Here’s a bit of data on the relationship between mash temp and attenuation (and hence dryness):
source: Woodland Brewing Research: Measured Mash Temperature Effects
So for maximum dryness, 148 Fahrenheit is about right. 85% attenuation would get an average lager down to 1007 by my guesstimate, so if you want to go drier you still need to look at the yeast & recipe.
I only single infuse because I do not have a direct-fired MT.
One does not need to have a direct-fired tun or a RIMS to step mash. Step mashing can be performed via boiling water infusions.
https://www.homebrewersassociation.org/forum/index.php?topic=23324.msg297750#msg297750
That’s a fantastic graph there – I’m going to save that link for safe keeping.

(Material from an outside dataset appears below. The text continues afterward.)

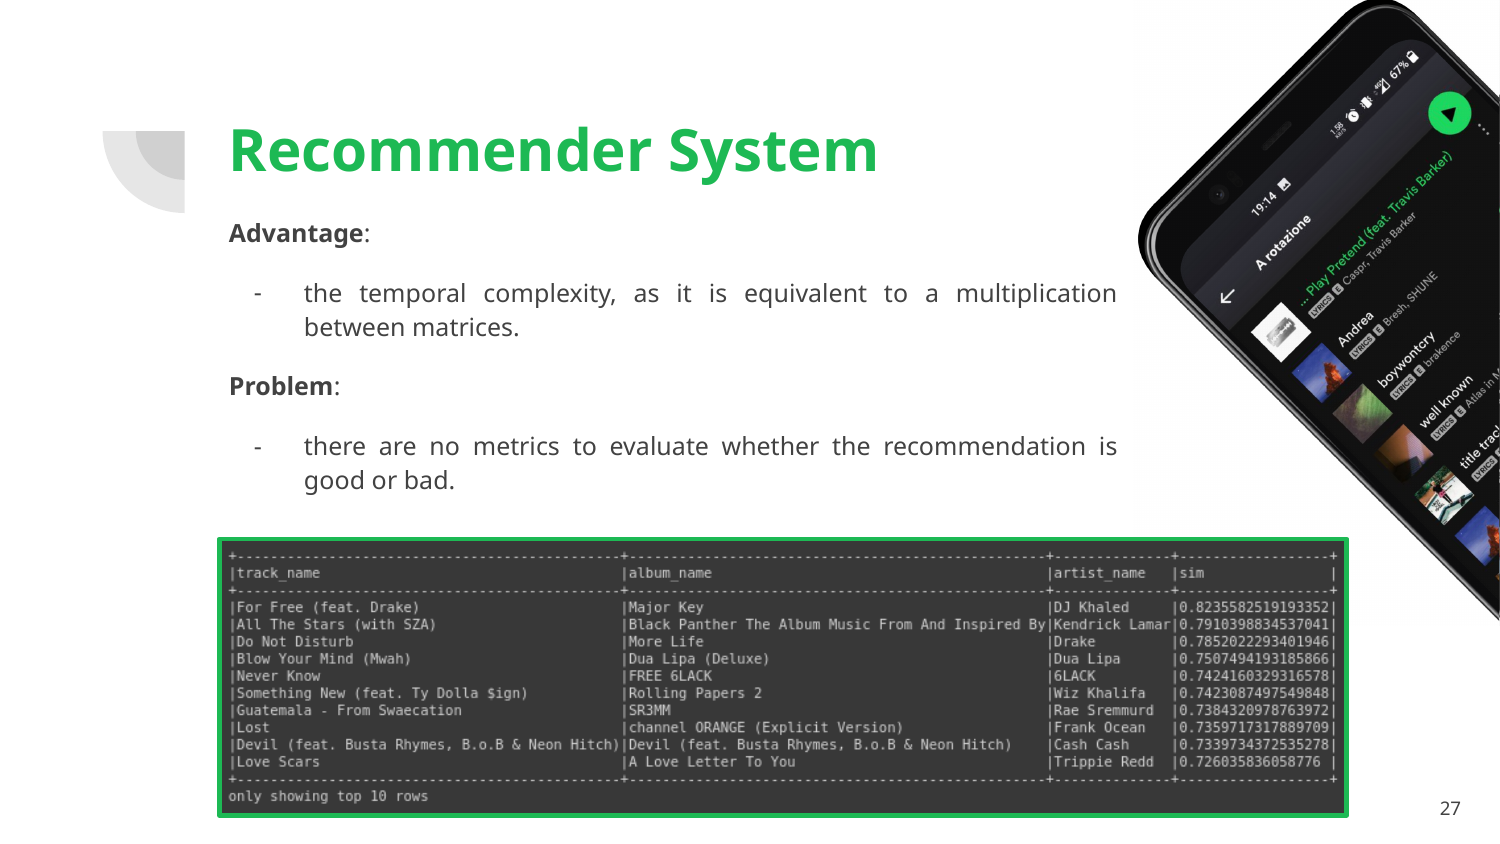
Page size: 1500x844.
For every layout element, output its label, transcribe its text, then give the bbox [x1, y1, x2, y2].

For whatever it’s worth (not much), my own data looks more like a shotgun blasted it a couple of times:
The reason mine is so goofy is probably because it hasn’t eliminated all the other variables such as yeast strain, mash time, amount of crystal malts, etc. This is just a simple plot of every recipe I have made over like the past 10 years, regardless of these variables. I suppose sometime I might want to whittle it down to more same/similar variables. But anyway, there you have it.
EDIT: Looking at the data a little more… I can see that over the range of 144 to 162 F, the Kai graph would show a decrease in attenuation of about 12%. My own data for that same range of 144-162 F shows a decrease of 9%. Which is more accurate? Probably Kai. But suffice it to say that there does seem to be an effect, which seems to really kick in right at around 155-156 F. Below that mash temperature, it’s pretty much a straight horizontal line, no matter whose graph you look at. Interesting…
The number one thing that affects attenuation is a yeast strain’s ability to break the glycosidic bonds that bind the three glucose molecules in the trisaccharide maltotriose (C18H32O16), as the ratio of dextrins and trisaccharides to disaccharides and monosaccharides increases with mash temperature.